One of your obvious concerns is having a large enough property to store all your trucks and equipment, but one element that can be overlooked is making sure that you have a suitable office space. While you may think as long as it meets your square footage needs, any space will do, there tends to be a little more nuance to it if you want optimal productivity.
“When someone tells us how many square feet they require, we always ask them for their thoughts on the shape of that office, too,” says Jonathan Wasserstrum, founder and CEO. “Long and narrow offices can feel very different from more circular ones, even if they might be the same size on paper. We want to make sure that on our prospective office tours we’re showing people not only offices that fit the budget and proposed size of the client, but also that they match the vision they have for how people will use the space.”
Taking the time to invest in finding an office space that meets the needs of your employees will help boost productivity, creativity and foster team building.
“It’s hard not to overstate the importance of selecting the right space and planning it out to accommodate your needs and the needs of your growing organization,” Wasserstrum says. “For small business owners in particular, it’s essential to get the most out of your employees each and every day.”
Make a point of requesting employees’ input as to what their interests and priorities are when it comes to an office layout.
“For instance, if you have a team performing a more administrative role, such as accounting, they might prefer a traditional cubicle structure where they can focus and remain undisturbed,” Wasserstrum says. “If it’s a more creative group, like designers, you’ll want a more open office space that not only allows for them to speak with colleagues but embraces such interactions. It’s not impossible for people to adapt to the surroundings they’re given, but if you want for your employees to perform their best work, you need to give some serious thought to the office space you select that goes well beyond the size of the space.”
One particular layout Wasserstrum suggests for landscape designers is an office space that offers considerable amounts of natural light with the desks lining the outside of the space. A larger common area desk space is placed in the middle of the room so designers can collaborate on sketches and 3D models.
“They’ll also want to have plenty of room for storage since those designs can be big and bulky,” he says. “Plan appropriately ahead of time how they’ll organize and keep documents and resources.”
If you have clients come visit this office space, consider what their experience and first impression will be in your facility.

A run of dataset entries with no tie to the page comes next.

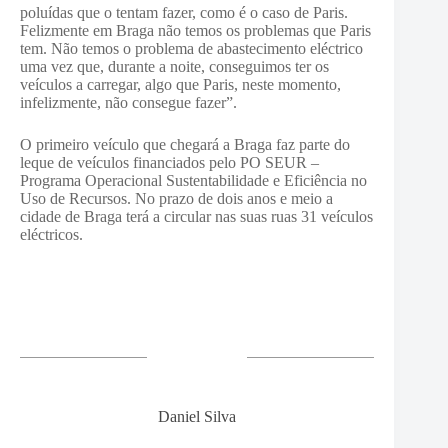
poluídas que o tentam fazer, como é o caso de Paris.
Felizmente em Braga não temos os problemas que Paris
tem. Não temos o problema de abastecimento eléctrico
uma vez que, durante a noite, conseguimos ter os
veículos a carregar, algo que Paris, neste momento,
infelizmente, não consegue fazer”.
O primeiro veículo que chegará a Braga faz parte do
leque de veículos financiados pelo PO SEUR –
Programa Operacional Sustentabilidade e Eficiência no
Uso de Recursos. No prazo de dois anos e meio a
cidade de Braga terá a circular nas suas ruas 31 veículos
eléctricos.
Daniel Silva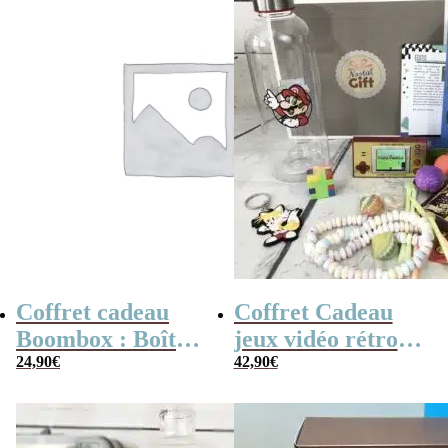
Coffret cadeau
Coffret Cadeau
Boombox : Boîte
jeux vidéo rétro
bonbons des
24,90
€
(avec sa console de
42,90
€
années 80 –
poche retro)
Coffret bonbon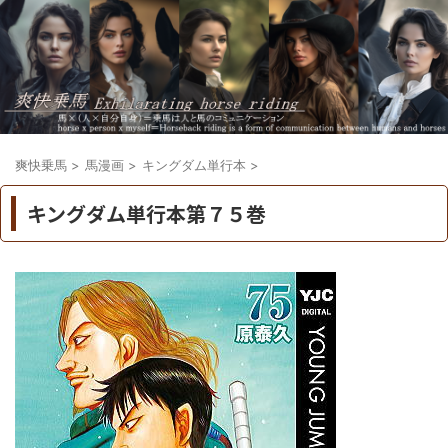
爽快乗馬
>
馬漫画
>
キングダム単行本
>
キングダム単行本第７５巻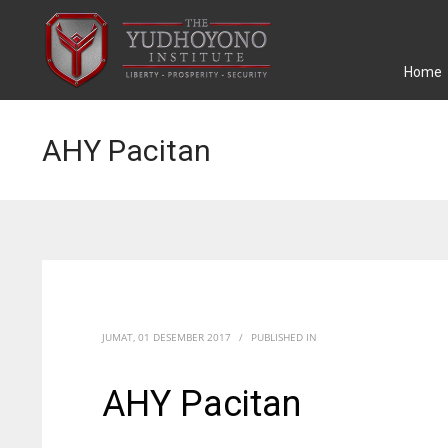
Home
AHY Pacitan
JUMAT, 01 DESEMBER 2017
/
PUBLISHED IN
AHY Pacitan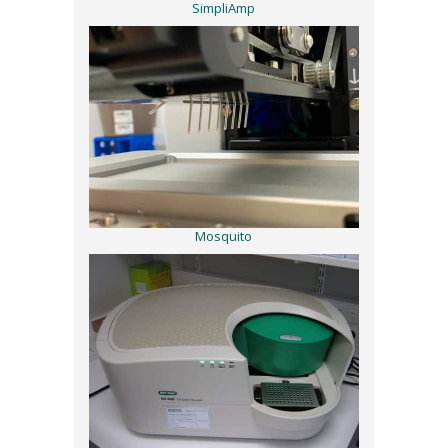
SimpliAmp
Mosquito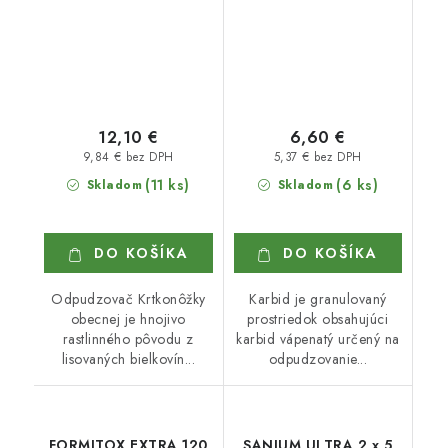
12,10 €
6,60 €
9,84 € bez DPH
5,37 € bez DPH
(11 ks)
(6 ks)
Skladom
Skladom
DO KOŠÍKA
DO KOŠÍKA
Odpudzovač Krtkonôžky
Karbid je granulovaný
obecnej je hnojivo
prostriedok obsahujúci
rastlinného pôvodu z
karbid vápenatý určený na
lisovaných bielkovín...
odpudzovanie...
FORMITOX EXTRA 120
SANIUM ULTRA 2 x 5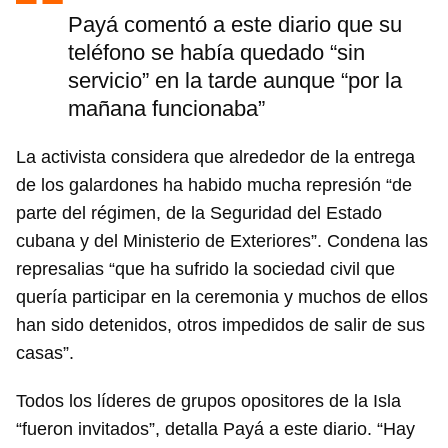
Payá comentó a este diario que su
teléfono se había quedado “sin
servicio” en la tarde aunque “por la
mañana funcionaba”
La activista considera que alrededor de la entrega
de los galardones ha habido mucha represión “de
parte del régimen, de la Seguridad del Estado
cubana y del Ministerio de Exteriores”. Condena las
represalias “que ha sufrido la sociedad civil que
quería participar en la ceremonia y muchos de ellos
han sido detenidos, otros impedidos de salir de sus
casas”.
Todos los líderes de grupos opositores de la Isla
“fueron invitados”, detalla Payá a este diario. “Hay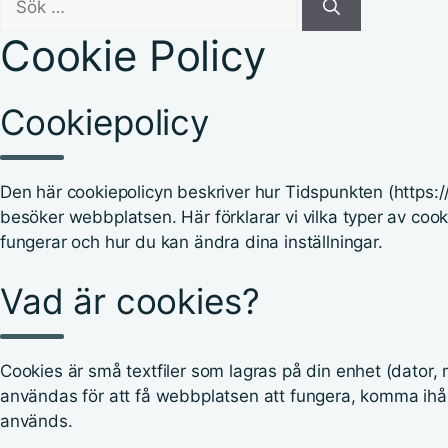
efter:
Cookie Policy
Cookiepolicy
Den här cookiepolicyn beskriver hur Tidspunkten (https:/
besöker webbplatsen. Här förklarar vi vilka typer av co
fungerar och hur du kan ändra dina inställningar.
Vad är cookies?
Cookies är små textfiler som lagras på din enhet (dator,
användas för att få webbplatsen att fungera, komma ihåg
används.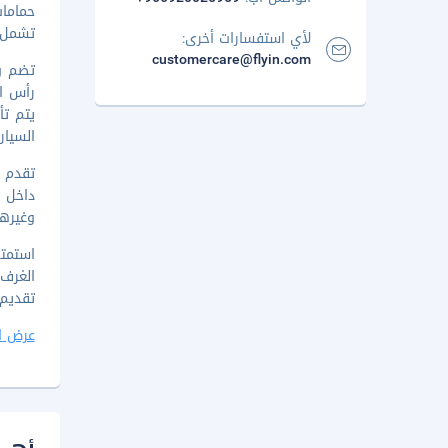
حماما
تشمل ا
لأي استفسارات أخرى:
customercare@flyin.com
تضم وس
السيار
تقدم ه
داخل 
وغيرها
تقديم بوفيه فط
عرض ا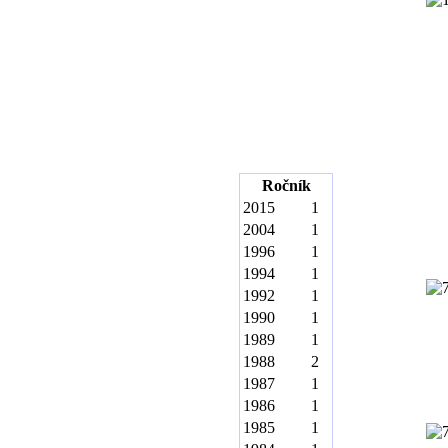
Ročník
2015
1
2004
1
1996
1
1994
1
1992
1
1990
1
1989
1
1988
2
1987
1
1986
1
1985
1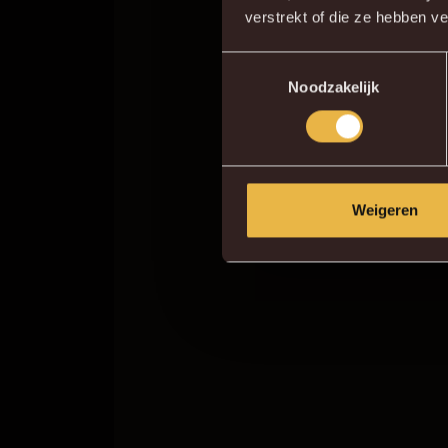
verstrekt of die ze hebben v
Toestemmingsselectie
Noodzakelijk
Weigeren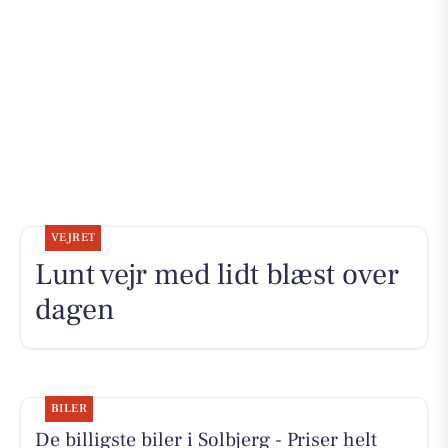
VEJRET
Lunt vejr med lidt blæst over
dagen
BILER
De billigste biler i Solbjerg - Priser helt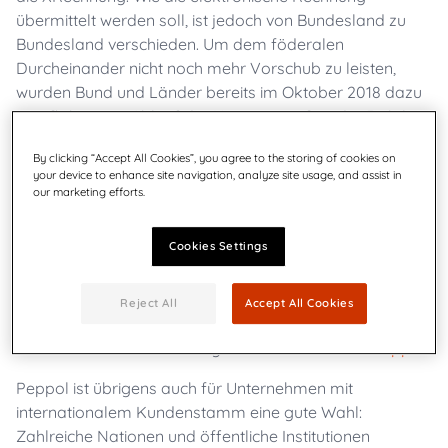
übermittelt werden soll, ist jedoch von Bundesland zu
Bundesland verschieden. Um dem föderalen
Durcheinander nicht noch mehr Vorschub zu leisten,
wurden Bund und Länder bereits im Oktober 2018 dazu
verpflichtet, mit Ablauf der Umsetzungsfrist der Richtlinie
2014/44/EU den Zugang über das Peppol-Netzwerk zu
By clicking “Accept All Cookies”, you agree to the storing of cookies on
ermöglichen, insofern ein Webservice für das Einreichen
your device to enhance site navigation, analyze site usage, and assist in
elektronischer Rechnungen zur Verfügung gestellt wird.
our marketing efforts.
Unternehmen, die ihre E-Rechnungen via Peppol direkt
aus ihrer E-Rechnungslösung heraus an den Empfänger
Cookies Settings
übermitteln, sparen sich die Registrierung, den Upload
und die Konformitätsprüfungen bei den diversen E-
Reject All
Accept All Cookies
Rechnungsplattformen von Bund und Ländern.
Hier erhalten Sie alle wichtigen Informationen zu
Peppol
.
Peppol ist übrigens auch für Unternehmen mit
internationalem Kundenstamm eine gute Wahl:
Zahlreiche Nationen und öffentliche Institutionen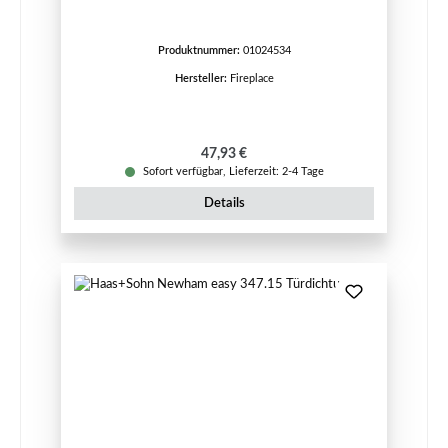
Produktnummer:
01024534
Hersteller:
Fireplace
Regulärer Preis:
47,93 €
Sofort verfügbar, Lieferzeit: 2-4 Tage
Details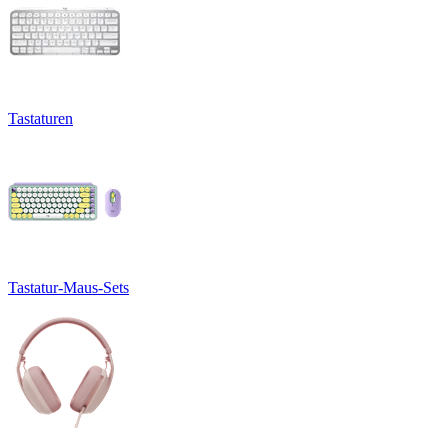
Tastaturen
Tastatur-Maus-Sets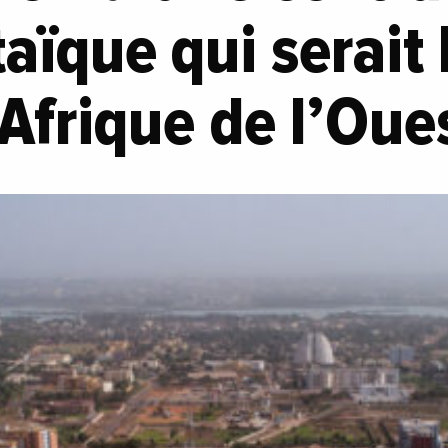
aïque qui serait 
Afrique de l’Oue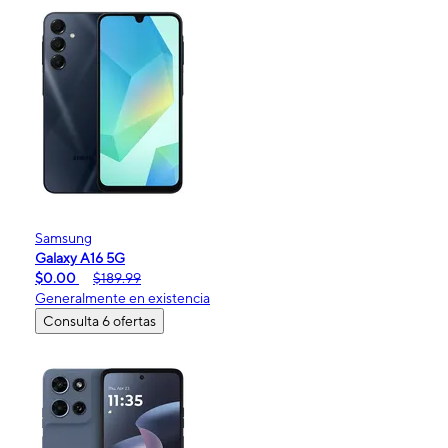
Samsung
Galaxy A16 5G
$0.00
$189.99
Generalmente en existencia
Consulta 6 ofertas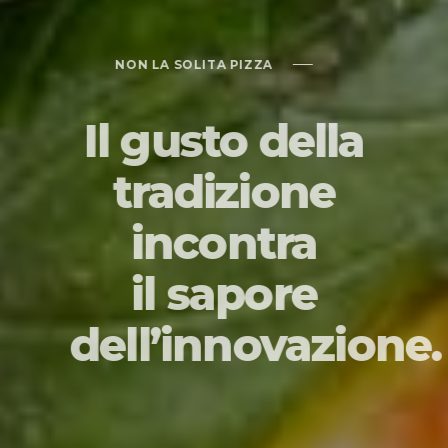
NATURA
L’ABBINAMENTO 
NON LA SOLITA PIZZA
Il gusto della
tradizione
incontra
il sapore
dell’innovazione.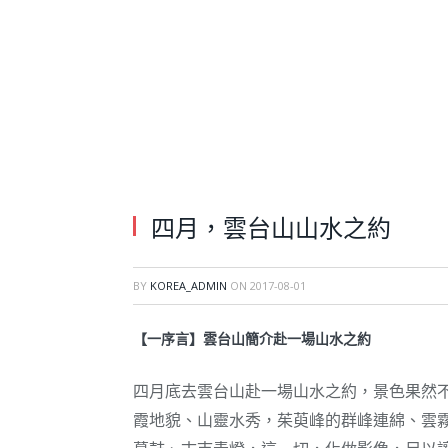
四月，雲台山山水之約
BY
KOREA_ADMIN
ON
2017-08-01
【一序言】雲台山簡介赴一場山水之約
四月底去雲台山赴一場山水之約，景色果然
霞地貌、山靈水秀，茱萸峰的群峰連綿、雲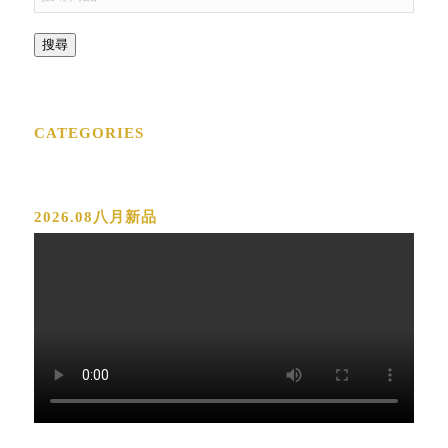
搜尋
CATEGORIES
2026.08八月新品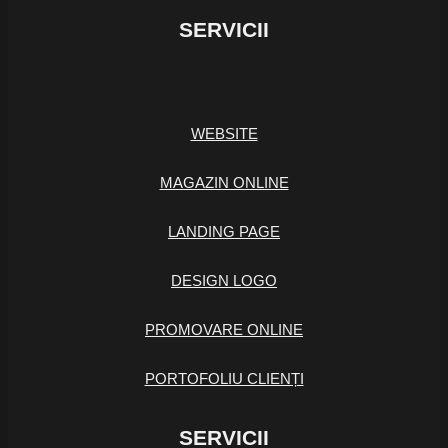
SERVICII
WEBSITE
MAGAZIN ONLINE
LANDING PAGE
DESIGN LOGO
PROMOVARE ONLINE
PORTOFOLIU CLIENȚI
SERVICII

“If you’re making do in a smaller space, the most essential component to keep is that the aesthetic of the office construction matches what you hope clients will take away,” Wasserstrum says. “With a physical offering like landscape architecture, people are more prone to remember what they saw and how that made them feel than what was described to them as an option. Pick the right details for your space, such as fixtures, so that even within a more limited spot, clients will recognize and be struck by the immense precision that went into the office. Treat your office as if it’s a showroom for your work, to display what you do. Anyone who walks out should have a clear picture of what you bring to the table.”
In recent years, open office floor plans have become quite popular and while they can be ideal for some organizations they are certainly not for every business. If you are leaning toward an open office, ask yourself why you want that layout and how it will suit your employees.
Open office plans can help new employees feel connected early on and encourage workers to collaborate and share ideas. On the flip side, this can cause things to be louder than some people would like.
“Different office design fads will come in and out of style, but you want to make sure that even if the trends change a year or two from now, you’re still secure with what you opted for because it still makes sense for your growing team,” Wasserstrum says. “Open offices can be a one-of-a-kind solution for the right company at the right time, and it’s also possible that same company will reconsider its layout for its next offices because the status quo and state of the business has changed. We have to pay attention and work with the client to make sure they get the right thing, not the popular thing.”
Another option is the traditional office layout with individual offices around the periphery of the space and cubicles in the center of the room.
“This type of operation is common and extremely functional and familiar in nature,” Wasserstrum says. “If you’re looking for a more corporate look and feel to the office, there’s no better choice for your executives and for your staff.”
The downside to this sort of space is if the executives are often out of the office, resulting in a lot of unused space. It can also cut off the support staff in the middle of the room from the natural light.
Whatever office design and layout you end up choosing will vary based on your employees and the goals you are trying to achieve at your landscaping company.